Department of Molecular Pharmacology and Experimental Therapeutics (Windland Smith Rice Sudden Death Genomics Laboratory). Department of Cardiovascular Medicine, Division of Heart Rhythm Services (Windland Smith Rice Genetic Heart Rhythm Clinic). Department of Pediatric and Adolescent Medicine, Division of Pediatric Cardiology, Mayo Clinic.
Circ Genom Precis Med. 2024 Oct;17(5):e004584. doi: 10.1161/CIRCGEN.124.004584. Epub 2024 Aug 9.
Genetic testing for cardiac channelopathies is the standard of care. However, many rare genetic variants remain classified as variants of uncertain significance (VUS) due to lack of epidemiological and functional data. Whether deep protein language models may aid in VUS resolution remains unknown. Here, we set out to compare how 2 deep protein language models perform at VUS resolution in the 3 most common long-QT syndrome-causative genes compared with the gold-standard patch clamp.

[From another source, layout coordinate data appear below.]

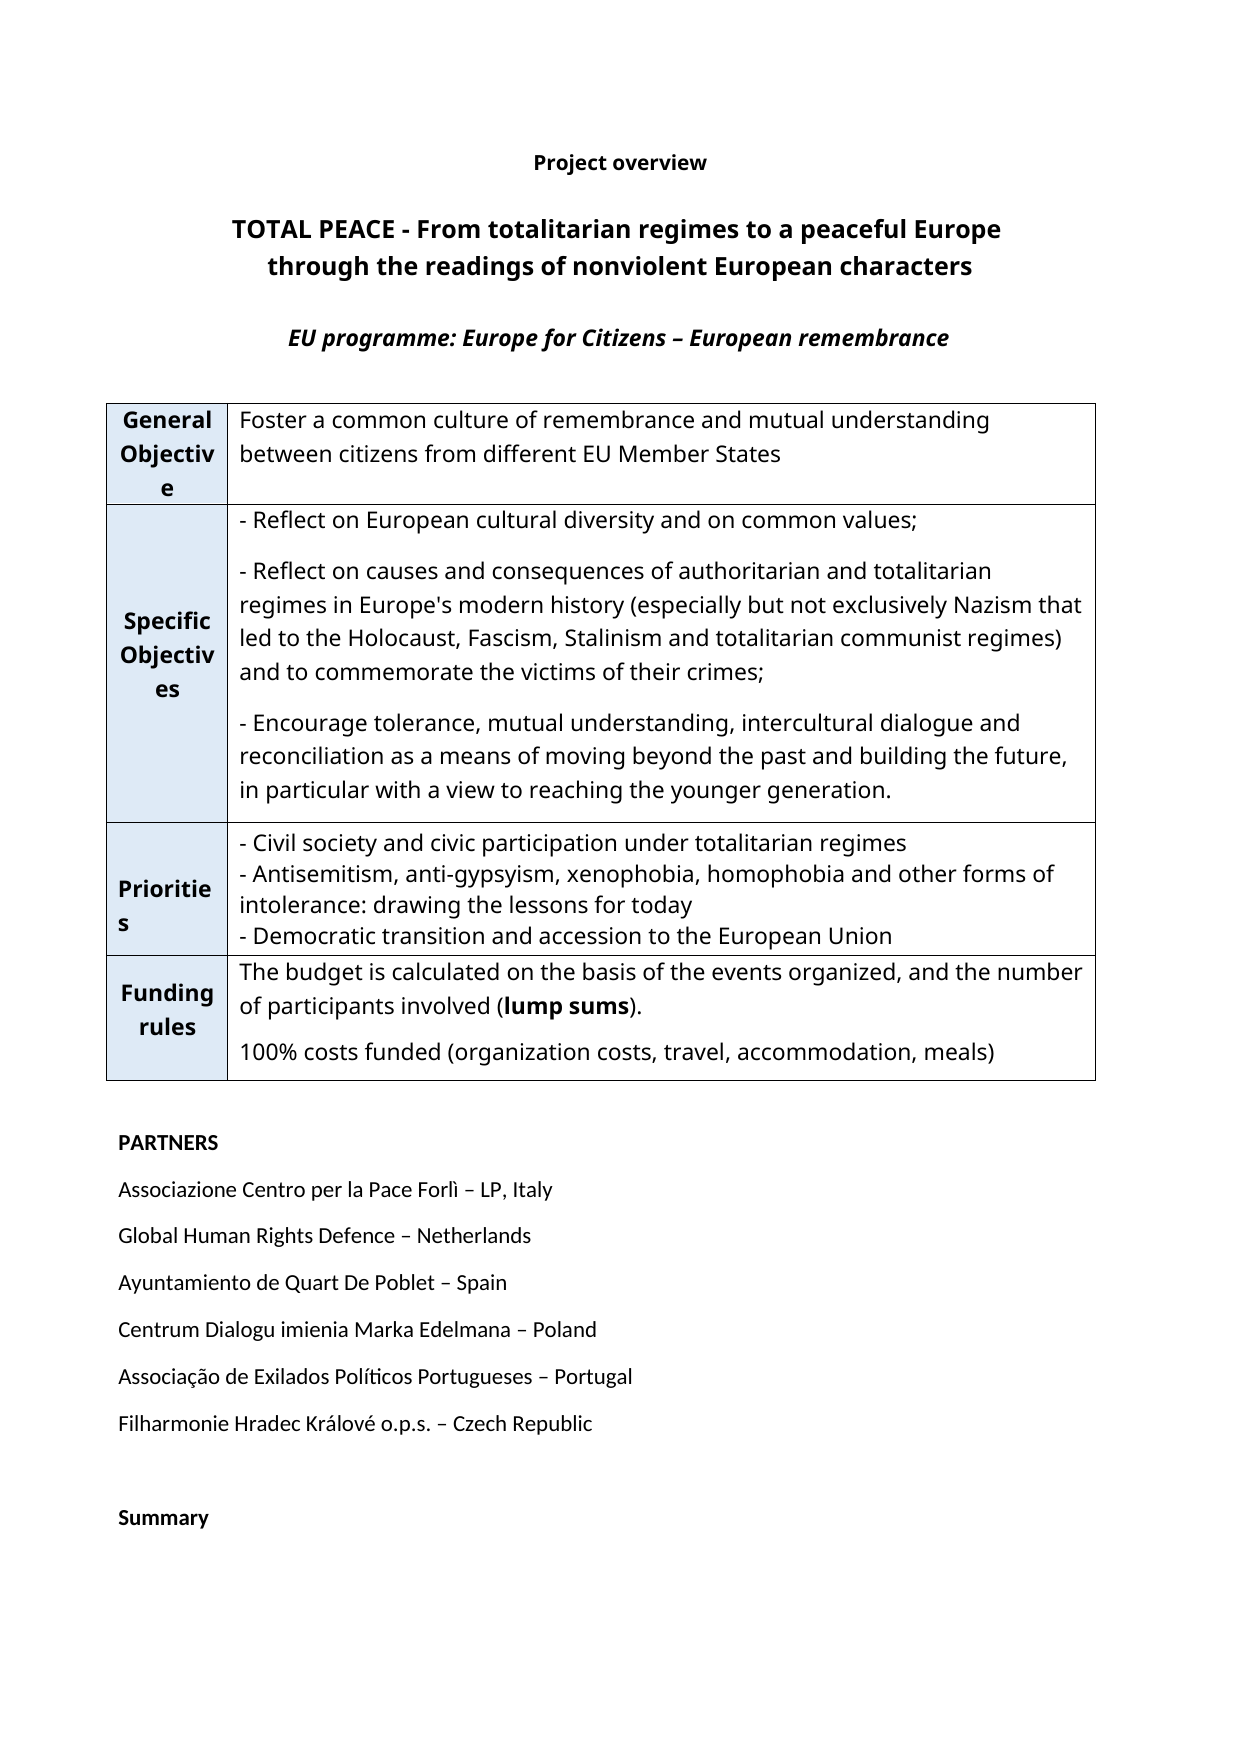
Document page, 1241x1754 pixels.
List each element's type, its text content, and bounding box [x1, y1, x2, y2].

text Associazione Centro per la Pace Forlì – LP, Italy [118, 1175, 1122, 1203]
table_cell Priorities [107, 823, 227, 955]
text Global Human Rights Defence – Netherlands [118, 1222, 1122, 1249]
table_cell - Reflect on European cultural diversity and on common values; - Reflect on causes and consequences of authoritarian and totalitarian regimes in Europe's modern history (especially but not exclusively Nazism that led to the Holocaust, Fascism, Stalinism and totalitarian communist regimes) and to commemorate the victims of their crimes; - Encourage tolerance, mutual understanding, intercultural dialogue and reconciliation as a means of moving beyond the past and building the future, in particular with a view to reaching the younger generation. [228, 505, 1095, 822]
text Summary [118, 1503, 1122, 1531]
table_cell Funding rules [107, 956, 227, 1080]
table_cell Specific Objectives [107, 505, 227, 822]
text Associação de Exilados Políticos Portugueses – Portugal [118, 1362, 1122, 1390]
text Project overview [118, 148, 1122, 176]
table_cell - Civil society and civic participation under totalitarian regimes - Antisemitism, anti-gypsyism, xenophobia, homophobia and other forms of intolerance: drawing the lessons for today - Democratic transition and accession to the European Union [228, 823, 1095, 955]
text TOTAL PEACE - From totalitarian regimes to a peaceful Europe [118, 212, 1122, 246]
text Ayuntamiento de Quart De Poblet – Spain [118, 1268, 1122, 1296]
table_header Foster a common culture of remembrance and mutual understanding between citizens from different EU Member States [228, 404, 1095, 503]
table_header General Objective [107, 404, 227, 503]
table_cell The budget is calculated on the basis of the events organized, and the number of participants involved (lump sums). 100% costs funded (organization costs, travel, accommodation, meals) [228, 956, 1095, 1080]
text EU programme: Europe for Citizens – European remembrance [118, 322, 1122, 353]
text through the readings of nonviolent European characters [118, 249, 1122, 283]
text Centrum Dialogu imienia Marka Edelmana – Poland [118, 1315, 1122, 1343]
text Filharmonie Hradec Králové o.p.s. – Czech Republic [118, 1409, 1122, 1437]
text PARTNERS [118, 1128, 1122, 1156]
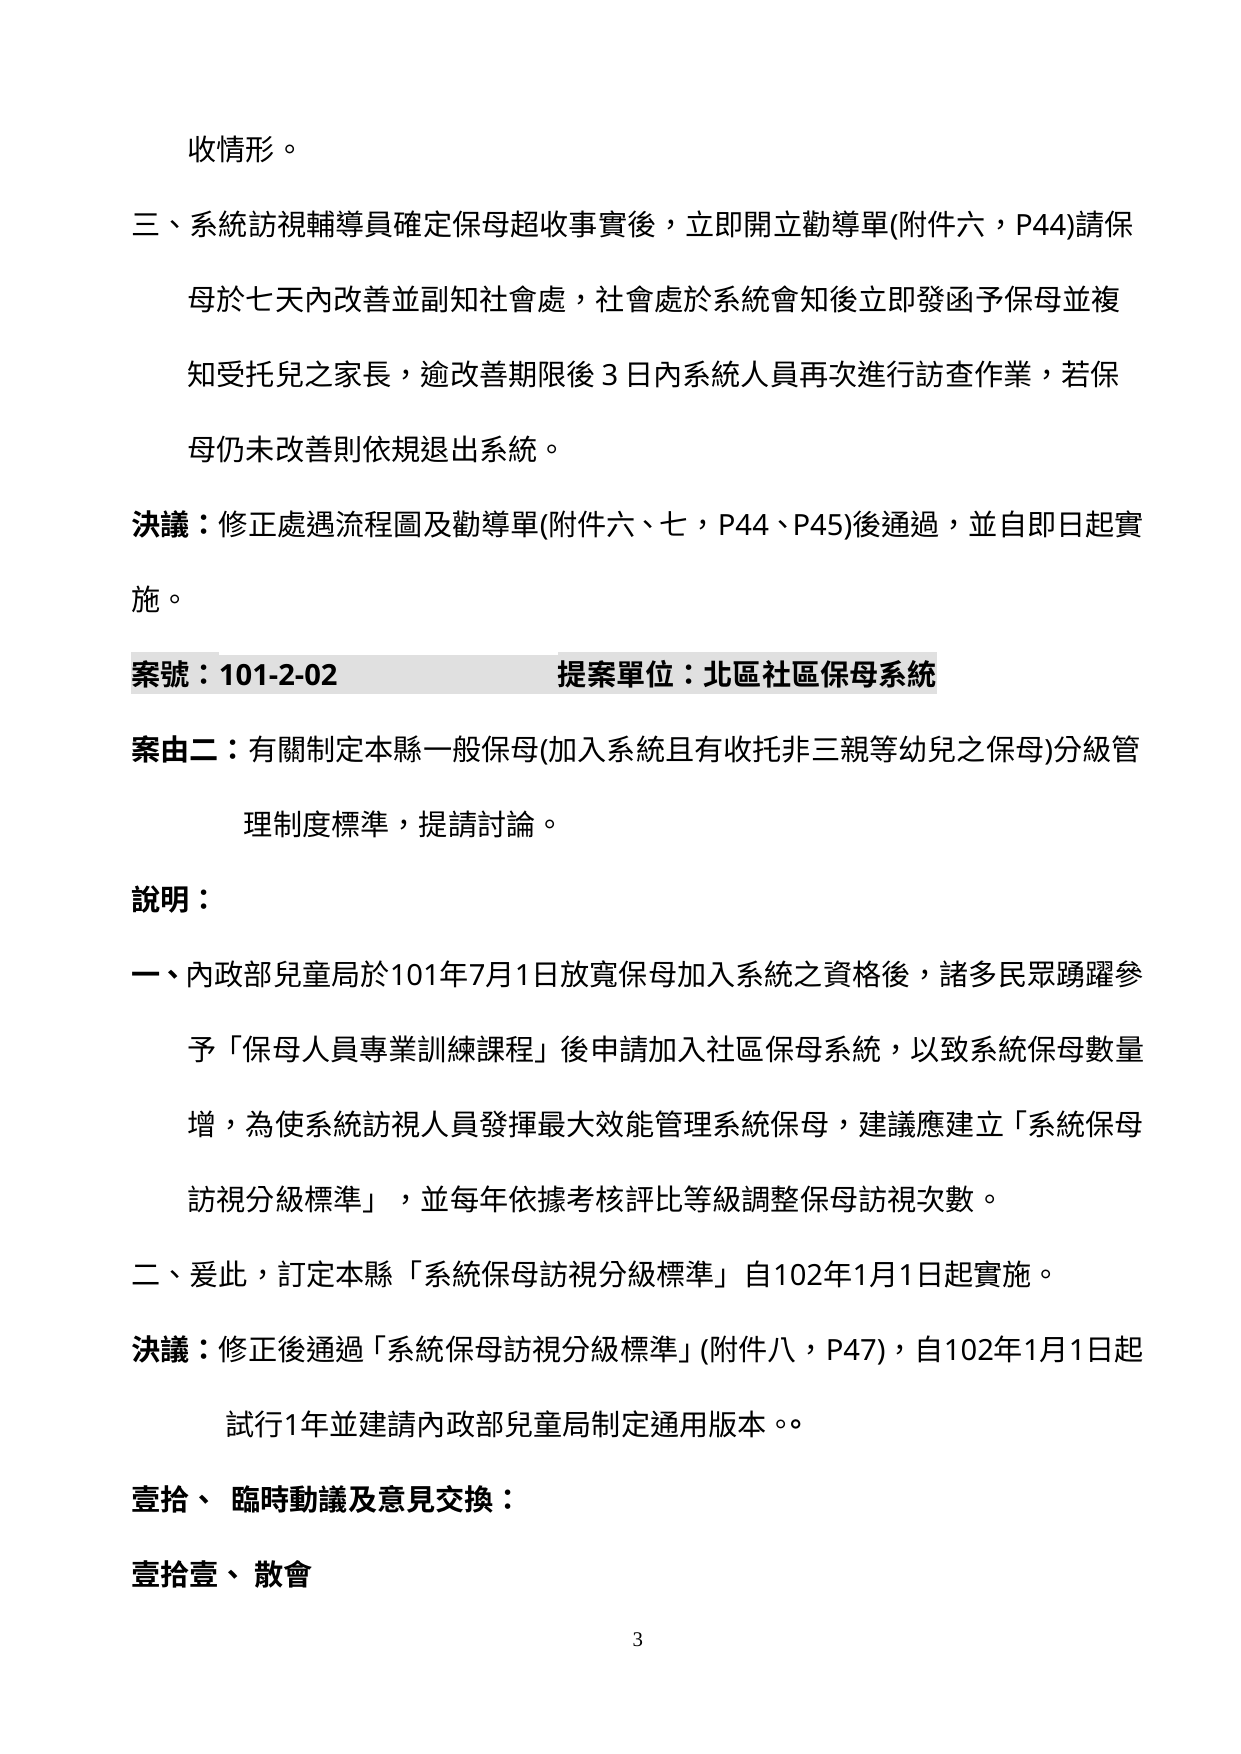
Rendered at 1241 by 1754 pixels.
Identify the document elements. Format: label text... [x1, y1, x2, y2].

text 一、內政部兒童局於101年7月1日放寬保母加入系統之資格後，諸多民眾踴躍參予「保母人員專業訓練課程」後申請加入社區保母系統，以致系統保母數量增，為使系統訪視人員發揮最大效能管理系統保母，建議應建立「系統保母訪視分級標準」，並每年依據考核評比等級調整保母訪視次數。 [131, 936, 1144, 1236]
text 決議：修正後通過「系統保母訪視分級標準」(附件八，P47)，自102年1月1日起試行1年並建請內政部兒童局制定通用版本。。 [131, 1311, 1144, 1461]
list 臨時動議及意見交換： [131, 1461, 1144, 1536]
text 決議：修正處遇流程圖及勸導單(附件六、七，P44、P45)後通過，並自即日起實施。 [131, 486, 1144, 636]
text 案由二：有關制定本縣一般保母(加入系統且有收托非三親等幼兒之保母)分級管理制度標準，提請討論。 [131, 711, 1144, 861]
text 三、系統訪視輔導員確定保母超收事實後，立即開立勸導單(附件六，P44)請保母於七天內改善並副知社會處，社會處於系統會知後立即發函予保母並複知受托兒之家長，逾改善期限後3日內系統人員再次進行訪查作業，若保母仍未改善則依規退出系統。 [131, 186, 1144, 486]
text 壹拾壹、 散會 [131, 1536, 1144, 1611]
text 二、爰此，訂定本縣「系統保母訪視分級標準」自102年1月1日起實施。 [131, 1236, 1144, 1311]
text 收情形。 [131, 111, 1144, 186]
text 案號：101-2-02 提案單位：北區社區保母系統 [131, 636, 1144, 711]
text 說明： [131, 861, 1144, 936]
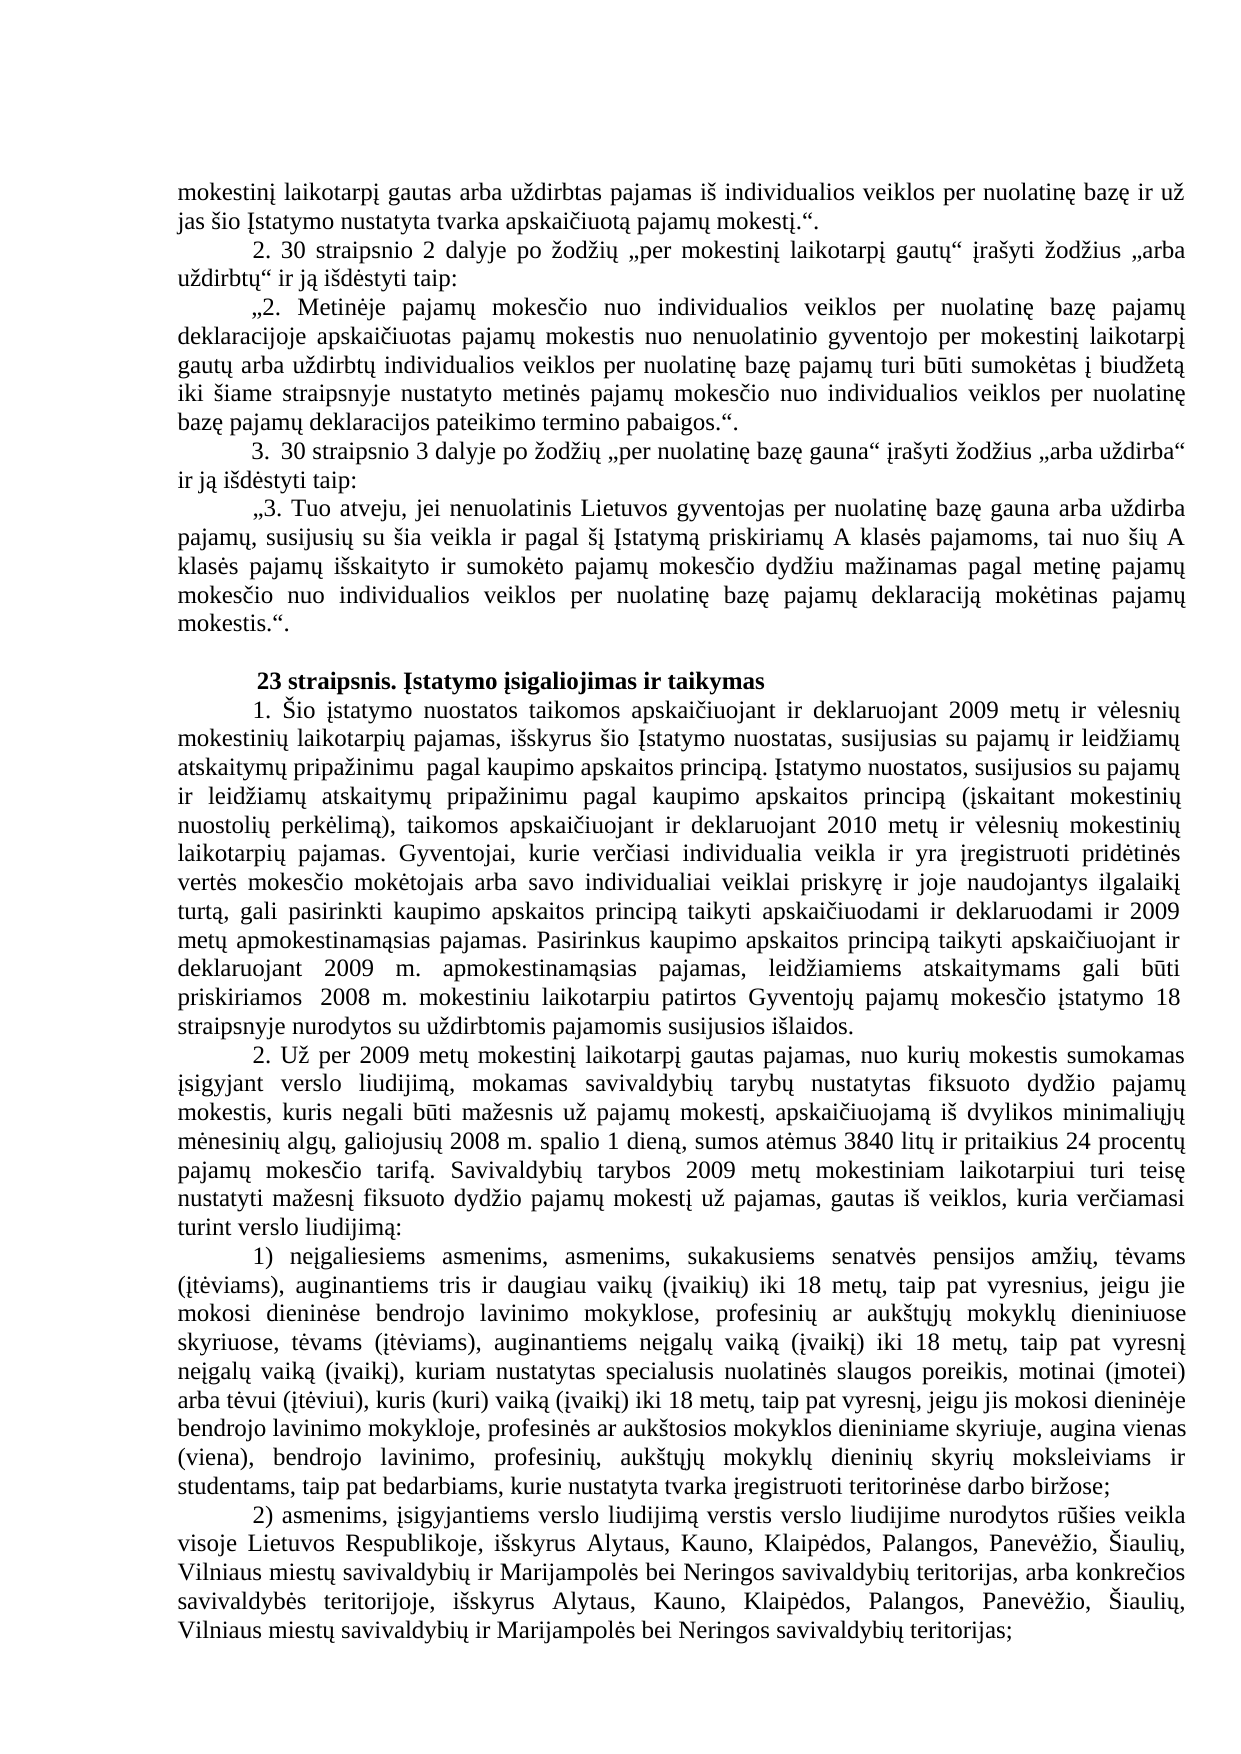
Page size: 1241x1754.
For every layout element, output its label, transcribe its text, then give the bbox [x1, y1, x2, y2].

text 3. 30 straipsnio 3 dalyje po žodžių „per nuolatinę bazę gauna“ įrašyti žodžius „arba uždirba“ ir ją išdėstyti taip: [177, 436, 1186, 493]
text 2. 30 straipsnio 2 dalyje po žodžių „per mokestinį laikotarpį gautų“ įrašyti žodžius „arba uždirbtų“ ir ją išdėstyti taip: [177, 235, 1186, 292]
text 2. Už per 2009 metų mokestinį laikotarpį gautas pajamas, nuo kurių mokestis sumokamas įsigyjant verslo liudijimą, mokamas savivaldybių tarybų nustatytas fiksuoto dydžio pajamų mokestis, kuris negali būti mažesnis už pajamų mokestį, apskaičiuojamą iš dvylikos minimaliųjų mėnesinių algų, galiojusių 2008 m. spalio 1 dieną, sumos atėmus 3840 litų ir pritaikius 24 procentų pajamų mokesčio tarifą. Savivaldybių tarybos 2009 metų mokestiniam laikotarpiui turi teisę nustatyti mažesnį fiksuoto dydžio pajamų mokestį už pajamas, gautas iš veiklos, kuria verčiamasi turint verslo liudijimą: [177, 1040, 1186, 1241]
text „2. Metinėje pajamų mokesčio nuo individualios veiklos per nuolatinę bazę pajamų deklaracijoje apskaičiuotas pajamų mokestis nuo nenuolatinio gyventojo per mokestinį laikotarpį gautų arba uždirbtų individualios veiklos per nuolatinę bazę pajamų turi būti sumokėtas į biudžetą iki šiame straipsnyje nustatyto metinės pajamų mokesčio nuo individualios veiklos per nuolatinę bazę pajamų deklaracijos pateikimo termino pabaigos.“. [177, 292, 1186, 436]
text mokestinį laikotarpį gautas arba uždirbtas pajamas iš individualios veiklos per nuolatinę bazę ir už jas šio Įstatymo nustatyta tvarka apskaičiuotą pajamų mokestį.“. [177, 177, 1186, 235]
text 23 straipsnis. Įstatymo įsigaliojimas ir taikymas [177, 666, 1186, 695]
text 1) neįgaliesiems asmenims, asmenims, sukakusiems senatvės pensijos amžių, tėvams (įtėviams), auginantiems tris ir daugiau vaikų (įvaikių) iki 18 metų, taip pat vyresnius, jeigu jie mokosi dieninėse bendrojo lavinimo mokyklose, profesinių ar aukštųjų mokyklų dieniniuose skyriuose, tėvams (įtėviams), auginantiems neįgalų vaiką (įvaikį) iki 18 metų, taip pat vyresnį neįgalų vaiką (įvaikį), kuriam nustatytas specialusis nuolatinės slaugos poreikis, motinai (įmotei) arba tėvui (įtėviui), kuris (kuri) vaiką (įvaikį) iki 18 metų, taip pat vyresnį, jeigu jis mokosi dieninėje bendrojo lavinimo mokykloje, profesinės ar aukštosios mokyklos dieniniame skyriuje, augina vienas (viena), bendrojo lavinimo, profesinių, aukštųjų mokyklų dieninių skyrių moksleiviams ir studentams, taip pat bedarbiams, kurie nustatyta tvarka įregistruoti teritorinėse darbo biržose; [177, 1241, 1186, 1500]
text 1. Šio įstatymo nuostatos taikomos apskaičiuojant ir deklaruojant 2009 metų ir vėlesnių mokestinių laikotarpių pajamas, išskyrus šio Įstatymo nuostatas, susijusias su pajamų ir leidžiamų atskaitymų pripažinimu pagal kaupimo apskaitos principą. Įstatymo nuostatos, susijusios su pajamų ir leidžiamų atskaitymų pripažinimu pagal kaupimo apskaitos principą (įskaitant mokestinių nuostolių perkėlimą), taikomos apskaičiuojant ir deklaruojant 2010 metų ir vėlesnių mokestinių laikotarpių pajamas. Gyventojai, kurie verčiasi individualia veikla ir yra įregistruoti pridėtinės vertės mokesčio mokėtojais arba savo individualiai veiklai priskyrę ir joje naudojantys ilgalaikį turtą, gali pasirinkti kaupimo apskaitos principą taikyti apskaičiuodami ir deklaruodami ir 2009 metų apmokestinamąsias pajamas. Pasirinkus kaupimo apskaitos principą taikyti apskaičiuojant ir deklaruojant 2009 m. apmokestinamąsias pajamas, leidžiamiems atskaitymams gali būti priskiriamos 2008 m. mokestiniu laikotarpiu patirtos Gyventojų pajamų mokesčio įstatymo 18 straipsnyje nurodytos su uždirbtomis pajamomis susijusios išlaidos. [177, 695, 1181, 1040]
text „3. Tuo atveju, jei nenuolatinis Lietuvos gyventojas per nuolatinę bazę gauna arba uždirba pajamų, susijusių su šia veikla ir pagal šį Įstatymą priskiriamų A klasės pajamoms, tai nuo šių A klasės pajamų išskaityto ir sumokėto pajamų mokesčio dydžiu mažinamas pagal metinę pajamų mokesčio nuo individualios veiklos per nuolatinę bazę pajamų deklaraciją mokėtinas pajamų mokestis.“. [177, 493, 1186, 637]
text 2) asmenims, įsigyjantiems verslo liudijimą verstis verslo liudijime nurodytos rūšies veikla visoje Lietuvos Respublikoje, išskyrus Alytaus, Kauno, Klaipėdos, Palangos, Panevėžio, Šiaulių, Vilniaus miestų savivaldybių ir Marijampolės bei Neringos savivaldybių teritorijas, arba konkrečios savivaldybės teritorijoje, išskyrus Alytaus, Kauno, Klaipėdos, Palangos, Panevėžio, Šiaulių, Vilniaus miestų savivaldybių ir Marijampolės bei Neringos savivaldybių teritorijas; [177, 1500, 1186, 1643]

A total of 72 rare nonsynonymous VUS (9 19 , and 50 ) were engineered by site-directed mutagenesis and expressed in either HEK293 cells or TSA201 cells. Whole-cell patch-clamp technique was used to functionally characterize these variants. The protein language models, evolutionary scale modeling, version 1b and AlphaMissense, were used to predict the variant effect of missense variants and compared with patch clamp.
Considering variants in all 3 genes, the evolutionary scale modeling, version 1b model had a receiver operating characteristic curve-area under the curve of 0.75 (=0.0003). It had a sensitivity of 88% and a specificity of 50%. AlphaMissense performed well compared with patch-clamp with an receiver operating characteristic curve-area under the curve of 0.85 (<0.0001), sensitivity of 80%, and specificity of 76%.
Deep protein language models aid in VUS resolution with high sensitivity but lower specificity. Thus, these tools cannot fully replace functional characterization but can aid in reducing the number of variants that may require functional analysis.
心脏通道病的基因检测是标准的治疗方法。然而,由于缺乏流行病学和功能数据,许多罕见的遗传变异仍然被归类为意义不明的变异(VUS)。深度蛋白质语言模型是否有助于解决 VUS 仍然未知。在这里,我们着手比较 2 种深度蛋白质语言模型在与金标准膜片钳相比的 3 种最常见的长 QT 综合征致病基因中的 VUS 分辨率方面的表现。
通过定点诱变工程共设计了 72 种罕见的非同义 VUS(9 个、9 个和 50 个),并在 HEK293 细胞或 TSA201 细胞中表达。使用全细胞膜片钳技术对这些变体进行功能特征分析。使用蛋白质语言模型,进化尺度建模,版本 1b 和 AlphaMissense,预测错义变体的变体效应,并与膜片钳进行比较。
考虑到所有 3 个基因中的变体,进化尺度建模,版本 1b 模型的接受者操作特征曲线下面积为 0.75(=0.0003)。它的灵敏度为 88%,特异性为 50%。与膜片钳相比,AlphaMissense 的表现较好,接受者操作特征曲线下面积为 0.85(<0.0001),灵敏度为 80%,特异性为 76%。
深度蛋白质语言模型具有较高的灵敏度,但特异性较低,有助于解决 VUS。因此,这些工具不能完全替代功能特征分析,但可以帮助减少需要功能分析的变体数量。